**WORK INSTRUCTION:** Copy the data from the line containing "What are all" through the end, inclusive, swapping "series names" for "series labels" and leaving everything else unchanged. Omit the pictures.

**DATA SUPPLIED:**
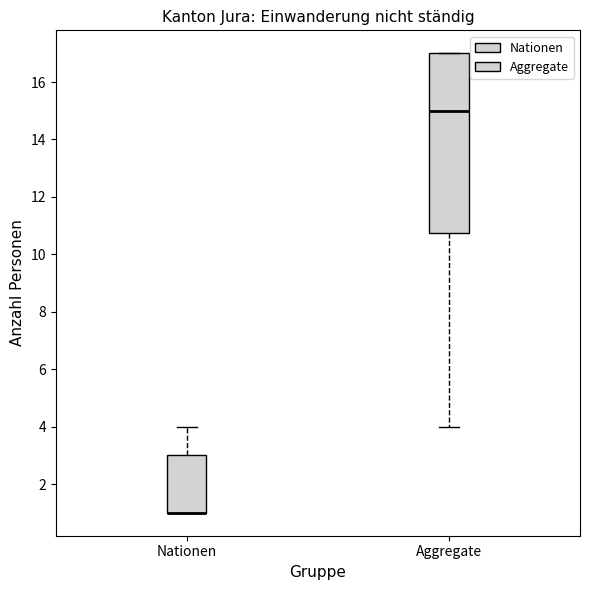

Where is the lower edge of the box for Nationen on the y-axis? The values are not printed on the chart, so give them approximately, as read against the axis.

1.0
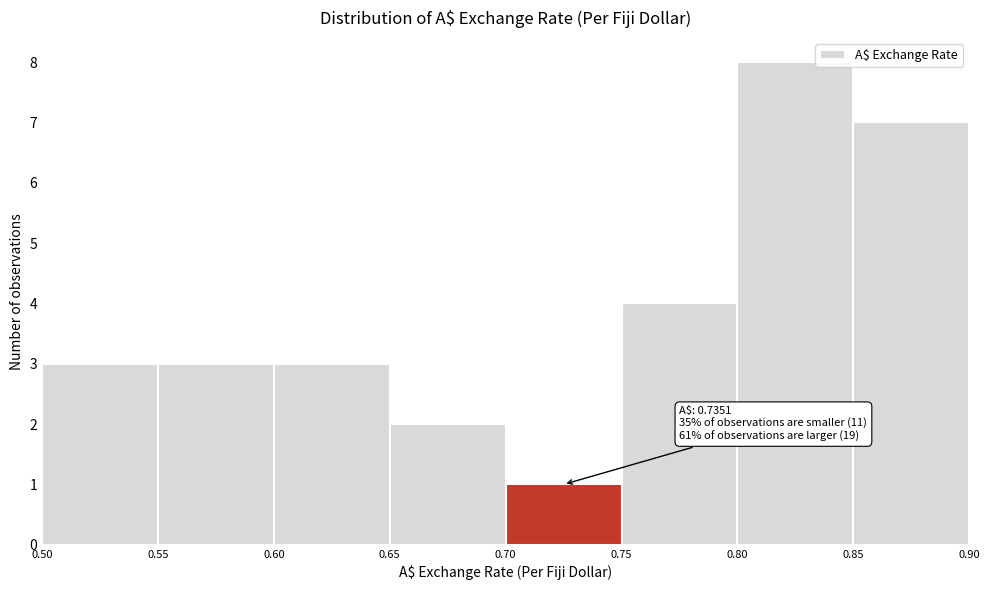

Which range on the x-axis has the tallest bar?

0.80 to 0.85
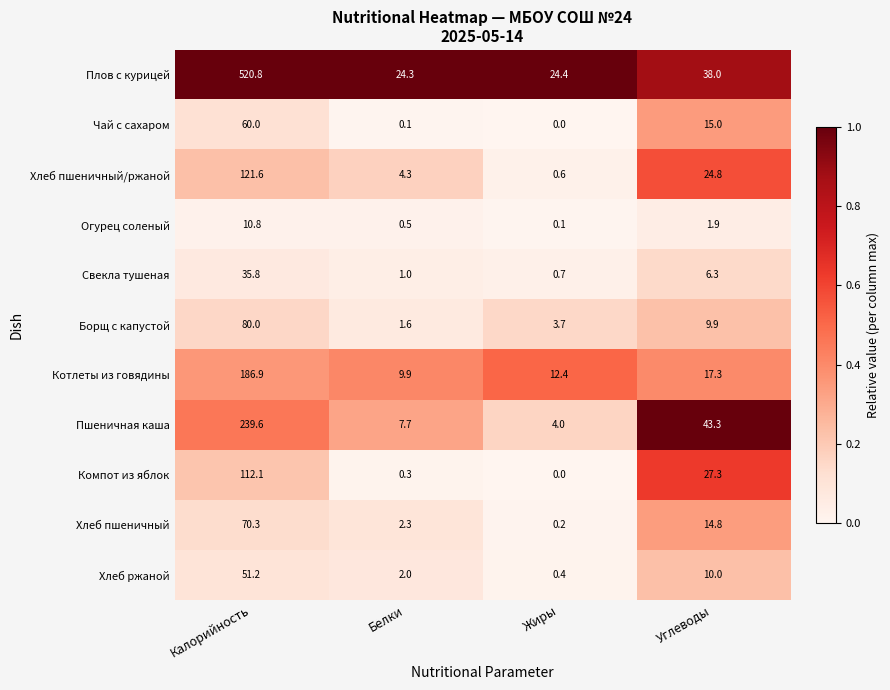

What is the difference between the Хлеб пшеничный values at Жиры and Калорийность?

70.1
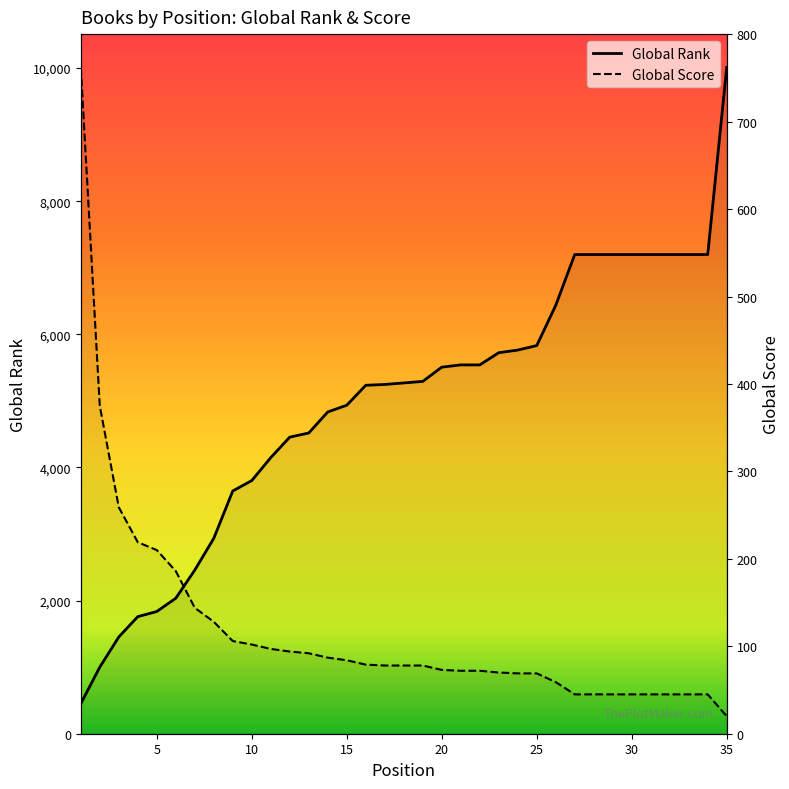

What are all the series names shown in the legend?

Global Rank, Global Score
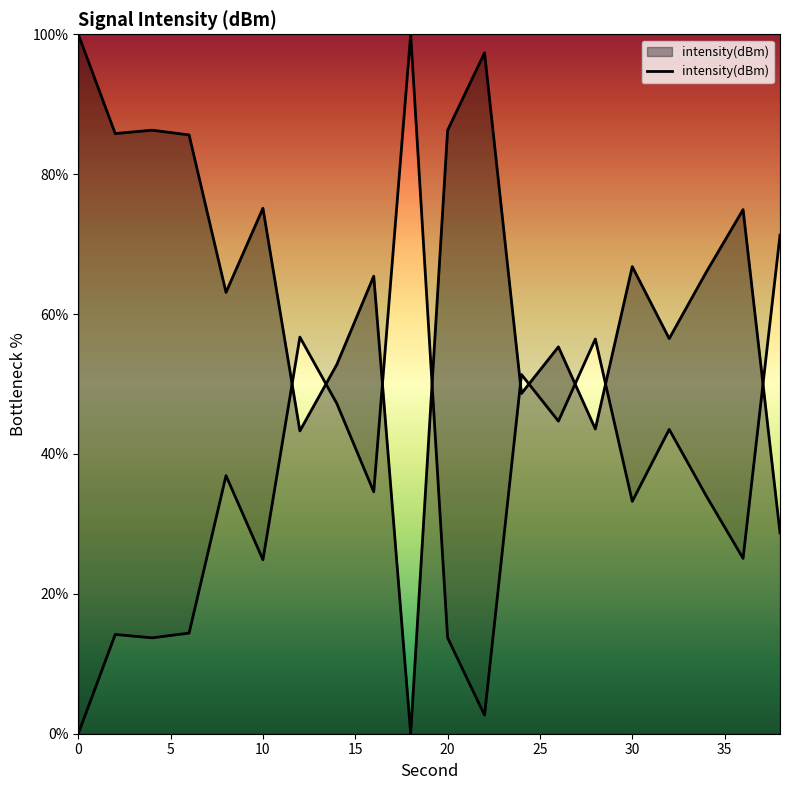

The chart shows a value of 18.0 at 5. True or false?

False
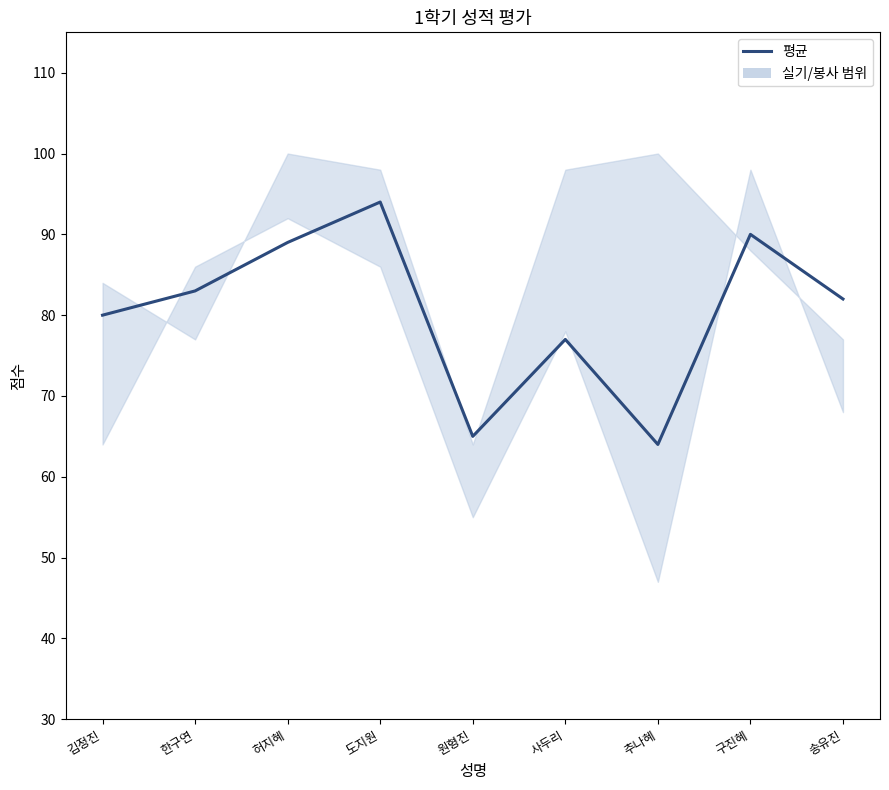

How many points are lower than both their immediate neighbors (excluding endpoints)?

2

**WRITTEN ANSWER:**
What are all the series labels shown in the legend?

Global Rank, Global Score

The chart shows a value of 18.0 at 5. True or false?

False

How many points are lower than both their immediate neighbors (excluding endpoints)?

2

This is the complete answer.